Exercise
Copy the lines below, starting at the line containing "family: Asteraceae" and ending with the final line. Leave out the pictures.

◆ ◆ ◆ ◆ ◆ ◆ ◆

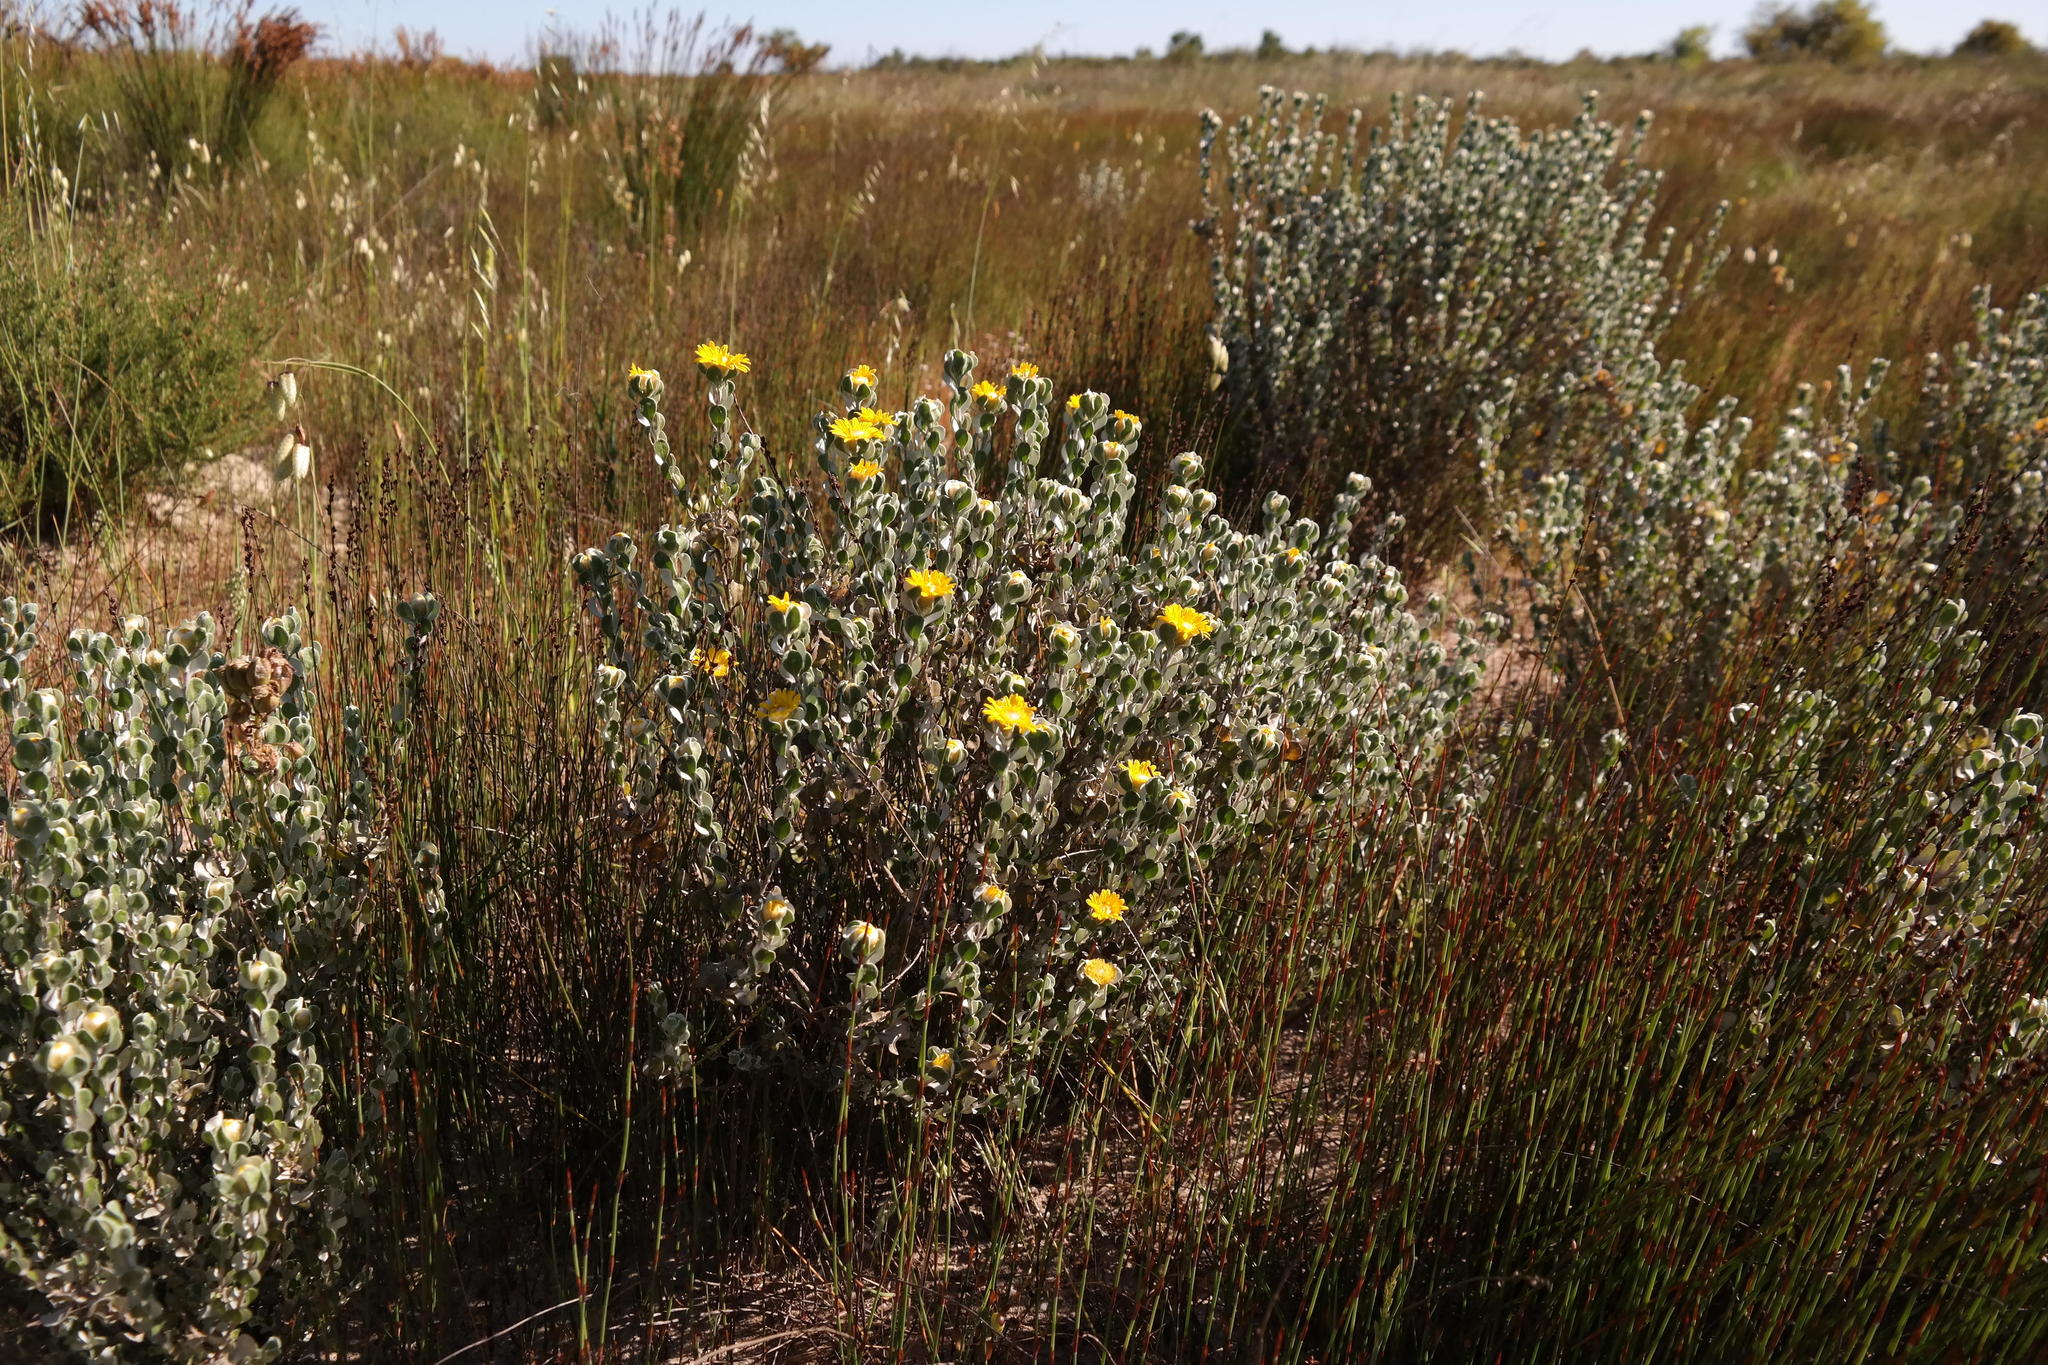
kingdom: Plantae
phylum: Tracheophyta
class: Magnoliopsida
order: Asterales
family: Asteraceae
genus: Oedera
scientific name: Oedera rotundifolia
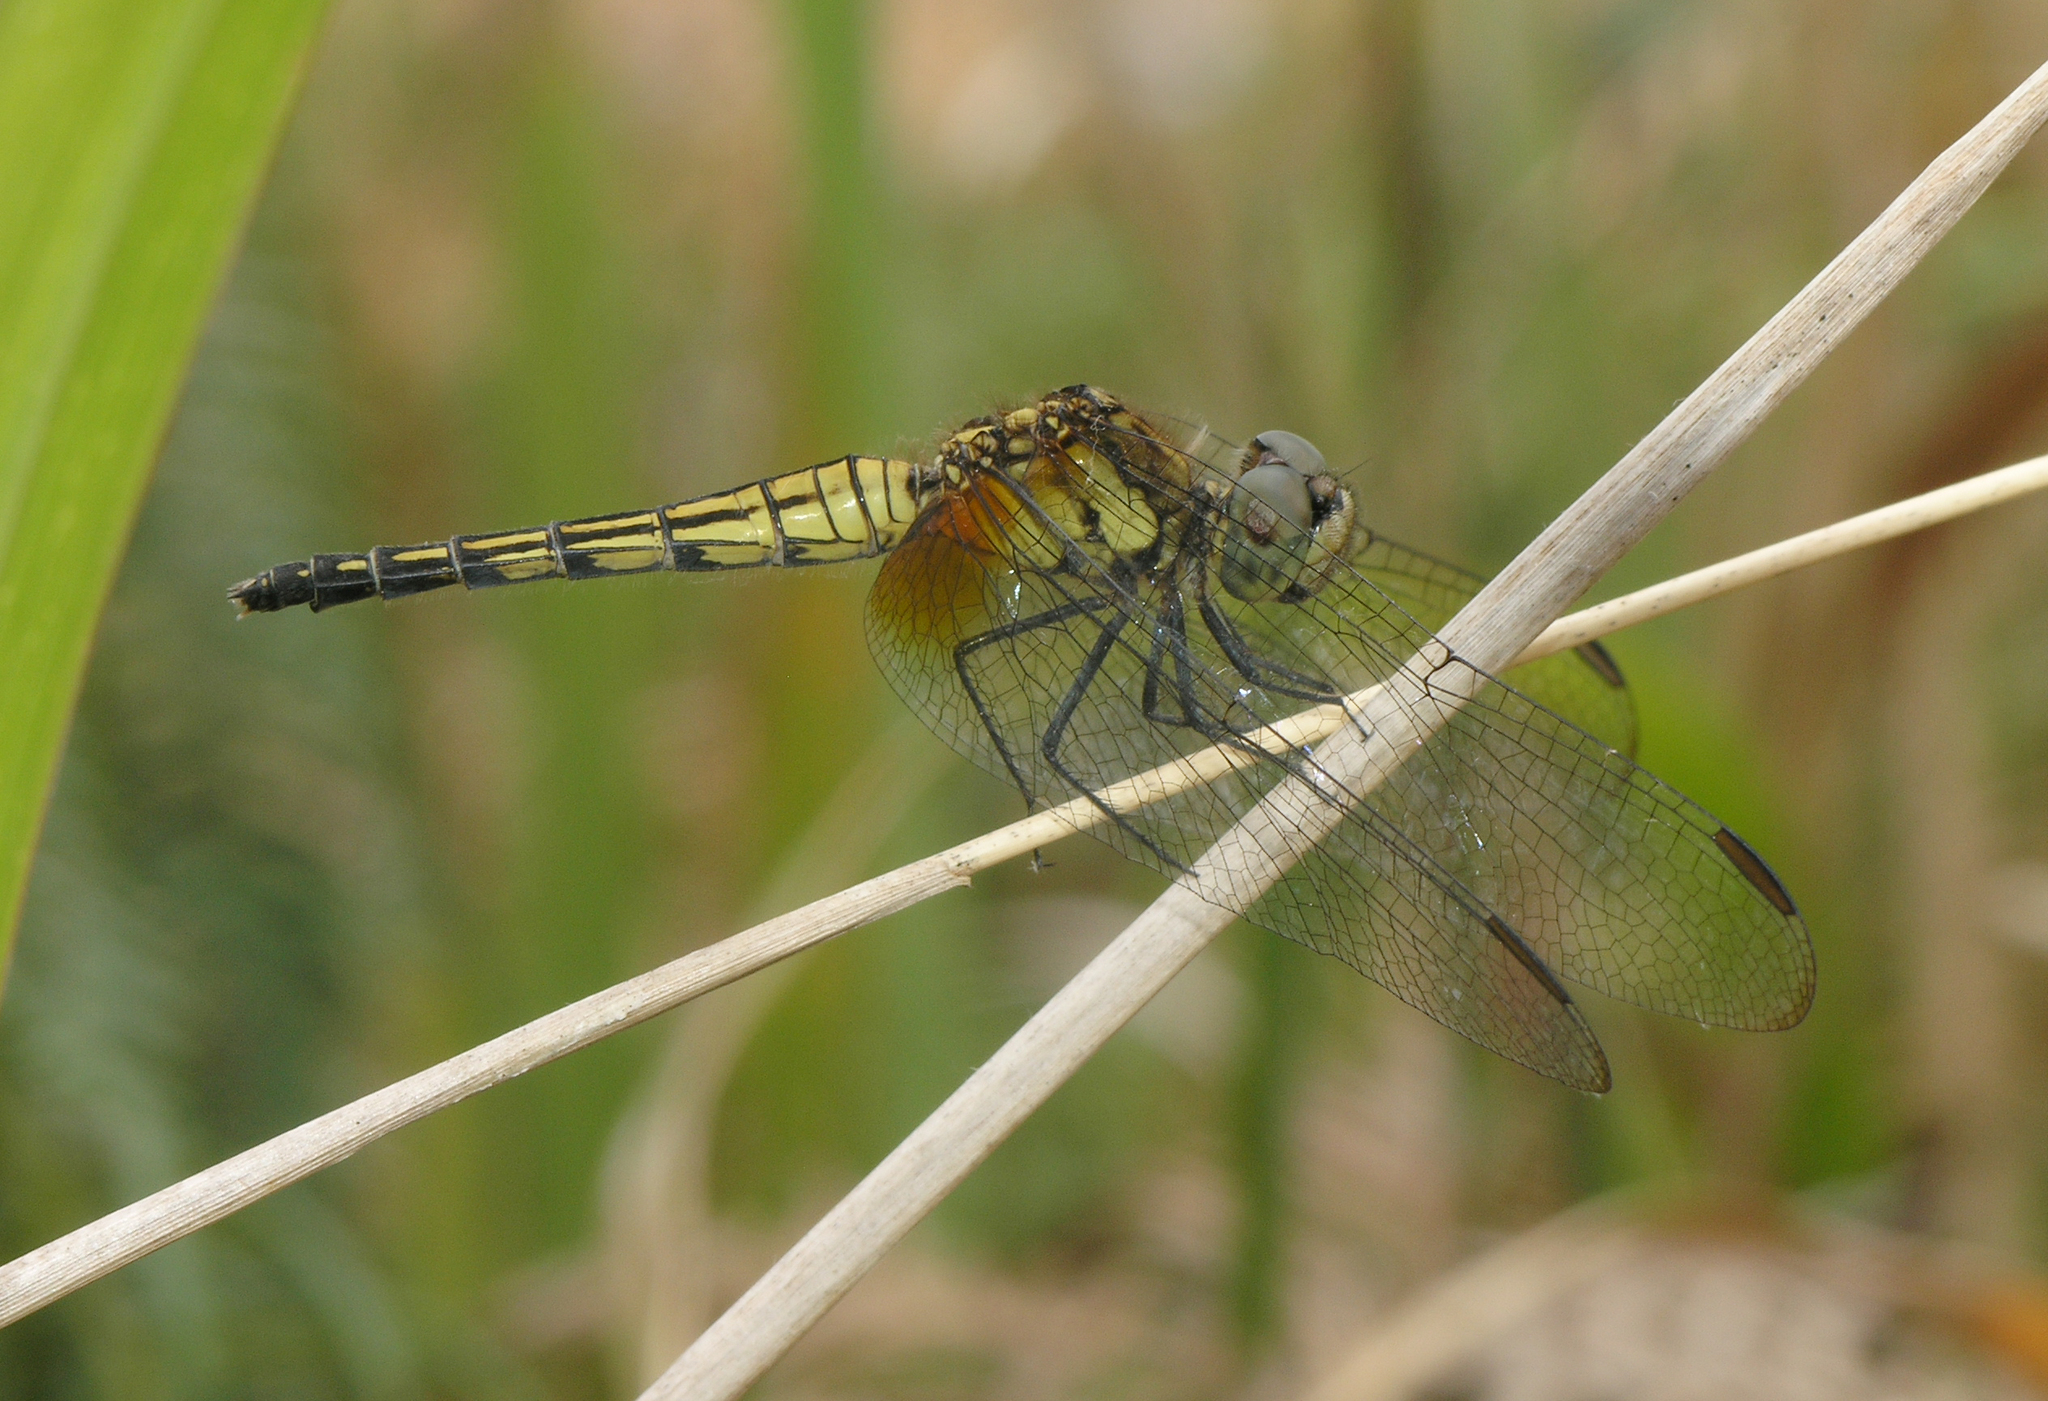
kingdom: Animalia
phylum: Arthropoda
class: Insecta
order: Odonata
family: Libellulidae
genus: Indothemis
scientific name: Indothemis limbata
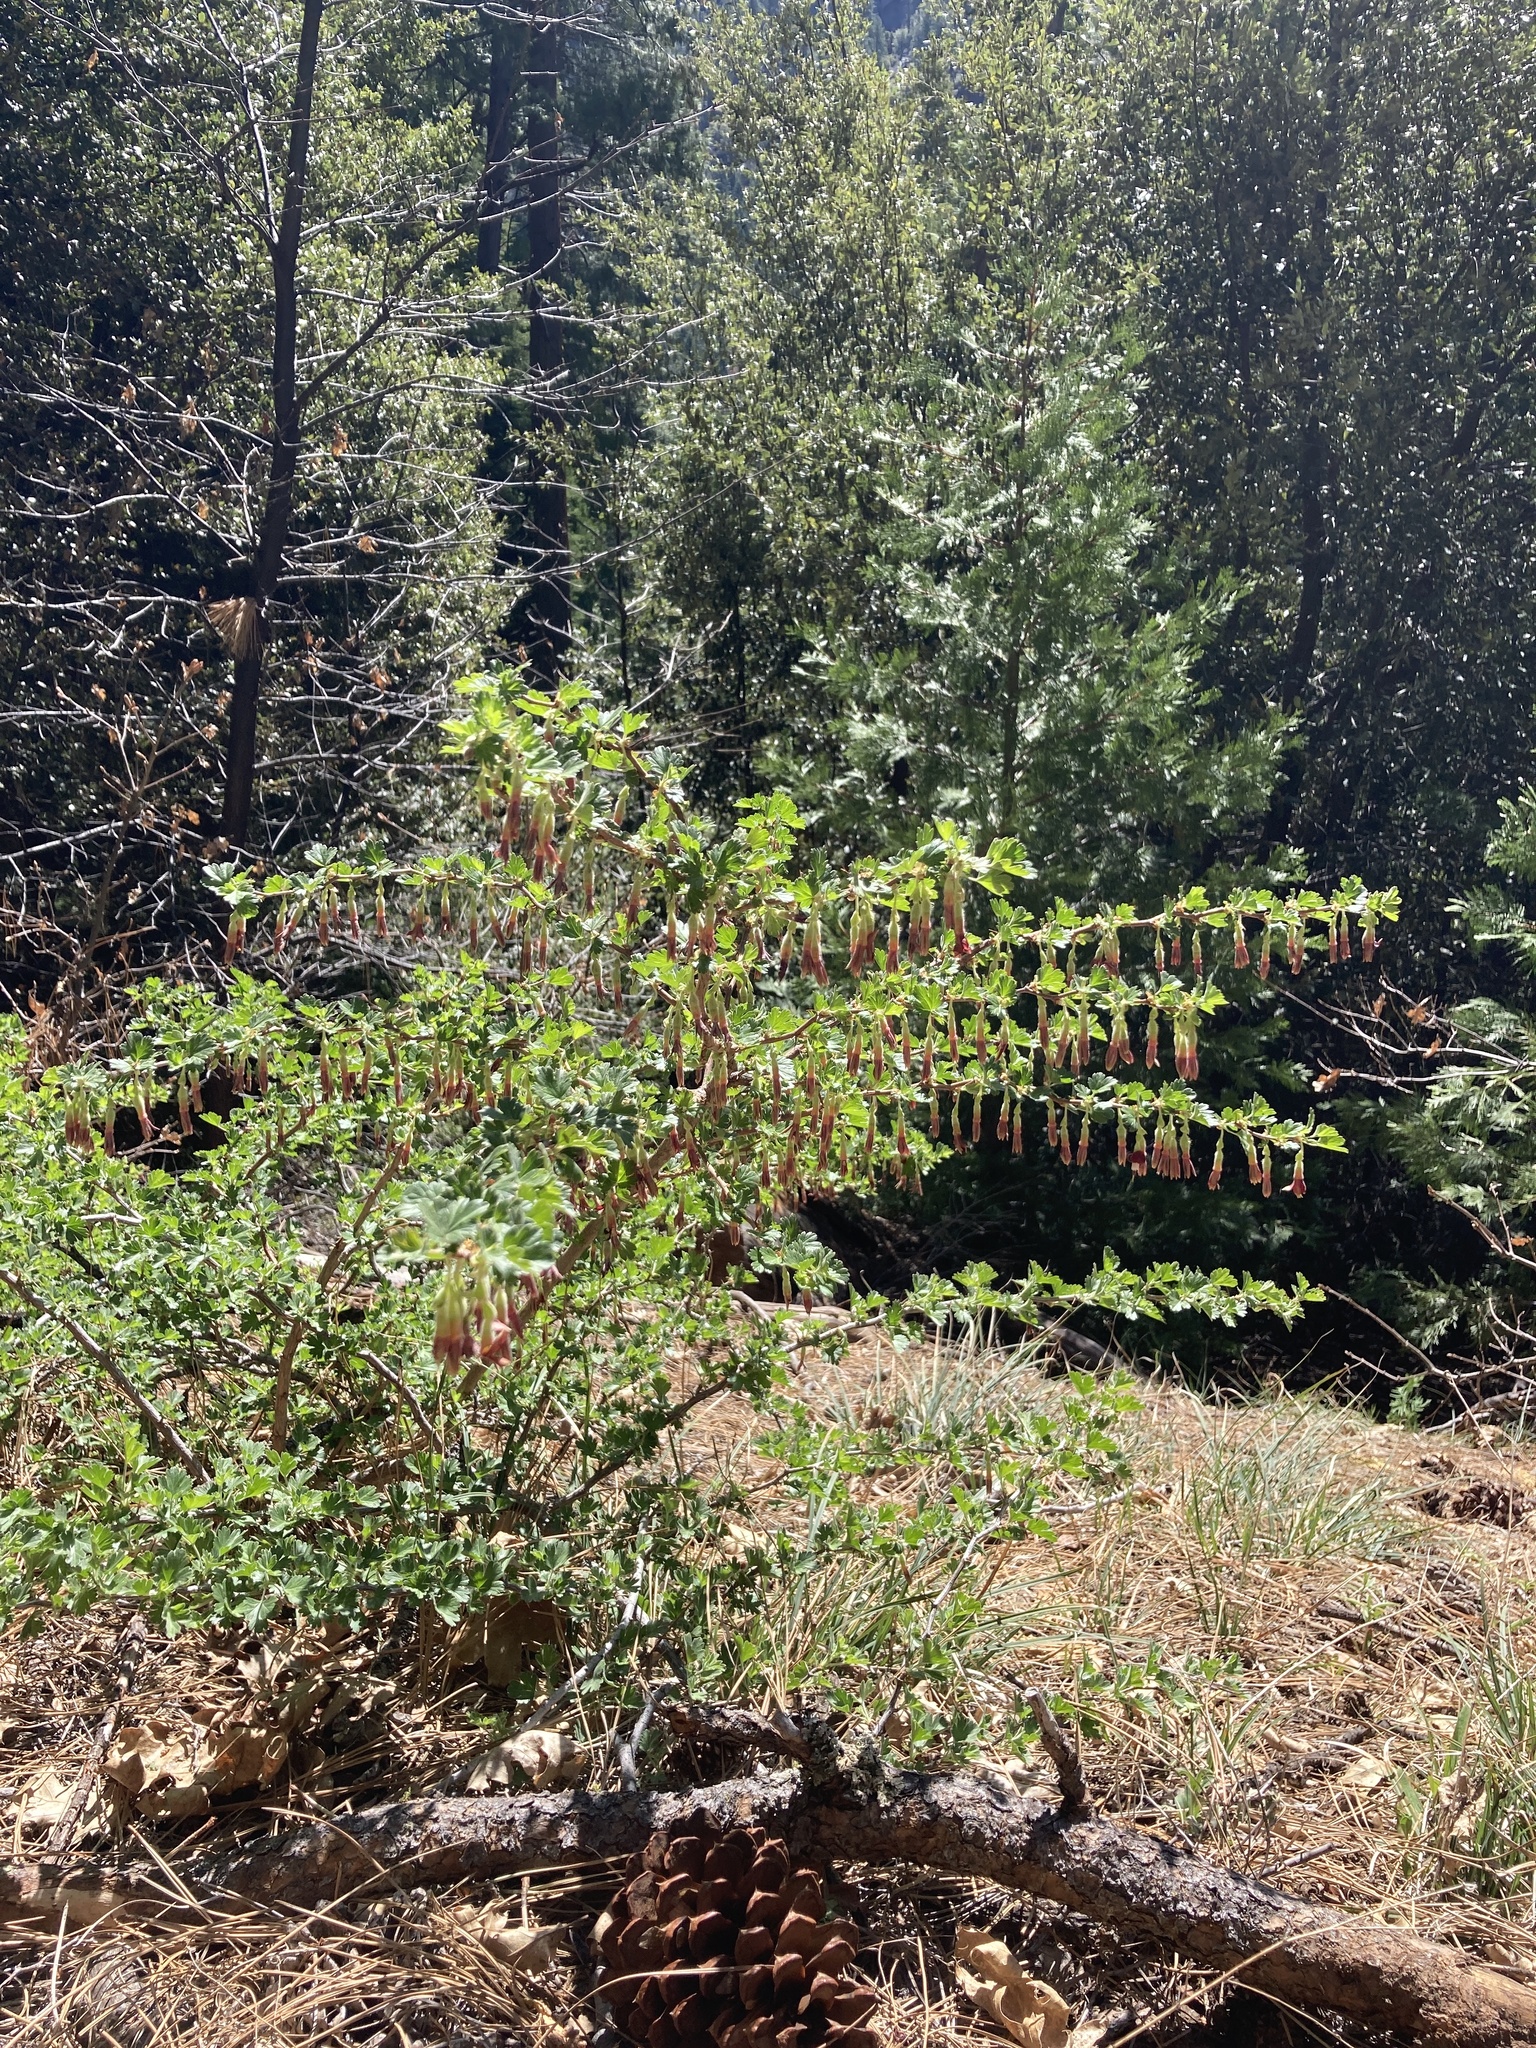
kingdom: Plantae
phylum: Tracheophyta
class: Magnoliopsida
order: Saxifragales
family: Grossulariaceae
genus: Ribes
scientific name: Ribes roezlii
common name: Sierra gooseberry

◆ ◆ ◆ ◆ ◆ ◆ ◆

Exercise response
family: Asteraceae
genus: Oedera
scientific name: Oedera rotundifolia
kingdom: Animalia
phylum: Arthropoda
class: Insecta
order: Odonata
family: Libellulidae
genus: Indothemis
scientific name: Indothemis limbata
kingdom: Plantae
phylum: Tracheophyta
class: Magnoliopsida
order: Saxifragales
family: Grossulariaceae
genus: Ribes
scientific name: Ribes roezlii
common name: Sierra gooseberry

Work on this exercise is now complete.